The opening sequence is impressive, taking the shuttle up from Earth to a huge orbiting craft - the Solar System Explorer of the title. Of its several rooms, I got on best in the library. I sampled its files on Mars, and got a combination of moving pictures and voice-over which produced a highly informative piece. Graphics are impressive, pictures are detailed, and the whole package is truly interactive.
I would quibble a little with the segment about life on Mars. The commentator noted (correctly) that the Viking lander had found no sign of life. The craft had cameras as well as scientific equipment and never picked up signs of movement that would signify life. But the commentator concluded by saying that a rapidly moving creature would not have shown up on the scanners. This is slightly misleading; if there is life on Mars, it is going to be microscopic like a bacterium, not large but so rapidly moving that it does not register.

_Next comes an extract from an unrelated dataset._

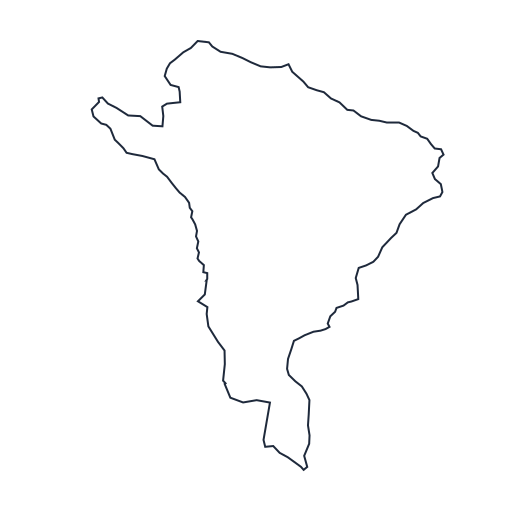 Anogyra, Limassol, Cyprus, rotated 276°
{"feature_id": "46923920B16443175718696", "entity_name": "Anogyra", "entity_type": "district", "adm_level": 2, "iso_a3": "CYP", "parent_name": "Cyprus", "parent_adm1": "Limassol", "projection": "robinson", "projection_center": [32.732, 34.742], "detail": "fine", "context": "isolated", "style": "outline", "palette": "slate", "viewbox_px": 512, "rotation_deg": 276, "n_neighbors": 0, "source": "geoboundaries", "source_scale": "gbopen_adm2", "svg_char_len": 2220}
<svg xmlns="http://www.w3.org/2000/svg" viewBox="0 0 512 512"><g transform="rotate(276 256 256)"><path d="M48.3,325.7L51.6,329.0L62.3,324.8L74.8,328.5L83.2,328.0L93.0,325.4L103.7,325.0L118.3,324.2L124.3,320.6L131.1,315.2L135.5,308.2L141.1,301.1L147.0,298.7L157.0,298.6L167.2,300.9L175.6,302.6L178.6,307.4L182.3,312.7L186.7,321.1L188.5,328.0L190.6,332.8L193.2,336.5L196.3,334.4L203.8,336.2L208.8,340.5L212.8,341.5L215.8,348.2L219.5,352.2L220.7,355.6L223.8,362.2L225.3,362.0L237.8,360.0L244.5,357.5L254.9,359.4L258.1,366.4L262.5,373.3L268.0,377.5L277.9,380.7L288.0,388.4L293.7,393.3L302.6,395.5L312.7,400.8L319.1,410.4L326.2,416.8L332.1,426.0L334.5,432.8L339.1,434.7L342.4,433.7L346.8,432.3L351.2,425.9L357.0,422.7L364.1,427.7L372.7,428.3L376.4,431.9L381.5,428.9L381.6,422.5L385.6,418.3L390.5,414.0L392.1,407.4L392.6,406.8L395.4,404.1L396.9,399.5L401.1,392.4L403.7,384.3L402.4,372.2L403.4,364.5L403.4,356.4L405.9,345.9L410.9,337.7L410.9,331.5L417.5,323.0L420.5,314.1L426.0,306.4L427.2,299.1L429.3,290.2L434.4,284.9L443.0,272.8L450.1,268.3L449.3,266.7L446.6,261.4L445.1,250.4L445.1,240.8L448.2,230.5L451.4,222.0L454.6,211.3L455.4,199.4L459.8,190.6L463.6,186.8L463.7,175.5L456.1,169.5L451.0,162.4L442.8,154.7L438.7,150.3L433.0,147.7L425.4,146.4L417.2,153.2L415.9,161.4L411.5,162.9L401.0,164.6L399.7,158.4L398.2,151.5L394.8,147.1L385.5,149.2L375.2,149.4L374.8,139.6L383.0,126.3L382.4,114.2L388.7,101.8L392.1,92.8L397.6,86.6L396.3,82.9L392.8,83.8L384.6,77.3L377.8,79.8L371.6,88.2L370.8,93.4L367.4,97.9L356.9,103.4L353.9,107.3L349.3,112.9L345.1,116.5L344.4,122.4L343.6,132.5L341.6,144.9L332.0,150.3L328.3,154.9L325.5,159.3L320.1,164.3L315.2,169.1L311.1,173.4L307.3,179.2L301.9,183.9L297.0,185.1L293.9,188.0L287.7,187.4L285.8,189.0L281.1,192.2L274.8,194.7L269.2,194.3L264.4,197.1L257.5,196.4L253.6,198.9L247.4,198.1L245.1,200.0L241.5,205.1L234.4,205.3L233.9,209.3L228.1,209.9L226.7,209.2L226.8,209.5L212.4,209.1L204.9,203.0L200.1,213.0L193.2,213.0L181.0,216.0L166.6,227.2L158.7,234.6L145.2,236.3L140.4,236.3L128.6,236.3L126.2,239.0L125.5,238.2L112.4,245.3L109.0,258.5L112.7,271.7L111.7,285.2L73.9,282.7L67.2,285.1L68.8,293.0L62.7,300.1L59.2,308.6L51.0,322.8L48.3,325.7Z" fill="none" stroke="#1e293b" stroke-width="2"/></g></svg>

I suspect my PC is a little too elderly to do this CD-Rom justice. I have a 33MHz 486-processor (state of the art just a short while ago) and it was clearly labouring when I tried to get the Solar System Explorer to leave Earth-orbit and fly me to Saturn via Jupiter. People with Pentium processors will, I imagine, fare rather better. Anyone thinking of this CD-Rom as a Christmas present would do well first to inquire - discreetly, of course, about the speed and power of the machine it is to be run on.